A collection of 20th century British art patiently assembled over a lifetime by an Oxfordshire woman is expected to fetch about £330,000 at auction.

The collection of 47 works of art, which will be auctioned at Christie’s South Kensington in London, has been put up for sale following the death last year in her 90s of artist and former actress Olga Davenport.

Mrs Davenport and her late husband, journalist and economist Nicholas Davenport, lived in a Tudor house, Hinton Manor, at Hinton Waldrist, near Kingston Bagpuize.

During a successful post-war film career, she appeared in films including 1946’s Caesar and Cleopatra, with Vivien Leigh and Claude Rains, and 1951’s A Christmas Carol, with Alastair Sim.

The most valuable work in the Davenport collection up for sale is a double-sided oil painting by Royal Academician Sir Terry Frost. The pictures are called Blue and Red Quay and Movement, Yellow and Green. Alone, this is expected to fetch up to £80,000.

A gouache by Royal Academician William Scott called Study For Berlin Blues I is valued at between £10,000 and £15,000.

In March 2005, the Daily Telegraph described Scott — who died from Alzheimer's Disease in 1989 — as “....one of the hottest artists in the flourishing market for 20th century British art.

Average prices for his paintings have quadrupled in the past four years.”

The Davenports befriended Scott and he was so fond of Mrs Davenport that he designed and made for her a 22 carat gold bracelet and matching ear-rings. These are expected to fetch up to £1,500.

But the pre-sale estimate could turn out to be cautious – a painting by Scott, Bowl, Eggs and Lemons, sold for more than £1m last year.

Another painting by Patrick Heron, Violet Brown Ochre Lemon & Black, is expected to sell for up to £60,000.

It was a gift from Mr Heron to Mrs Davenport.

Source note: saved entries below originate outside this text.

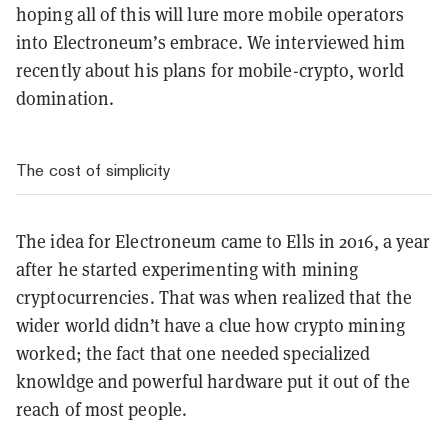
hoping all of this will lure more mobile operators
into Electroneum’s embrace. We interviewed him
recently about his plans for mobile-crypto, world
domination.
The cost of simplicity
The idea for Electroneum came to Ells in 2016, a year
after he started experimenting with mining
cryptocurrencies. That was when realized that the
wider world didn’t have a clue how crypto mining
worked; the fact that one needed specialized
knowldge and powerful hardware put it out of the
reach of most people.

A Christie’s spokesman said: “Of the pictures assembled by Mrs Davenport and offered in this sale, each entered her life through her own sensibility, taste and sometimes sheer fortuitousness “Her collection helps us to define an era, yet her choices were not completely representative. She was not a democratic collector, selecting a signature piece by each of the leading artists.

“As an artist, she entered into exclusive dialogues and relationships with some of the greatest British modernist artists of the epoch and in turn acquired a unique selection of works that she bought or was gifted directly.”

Mr Davenport wrote the City column for The Spectator magazine. In the 1930s, he helped finance a number of films, including Pygmalion, starring Leslie Howard and Wendy Hiller.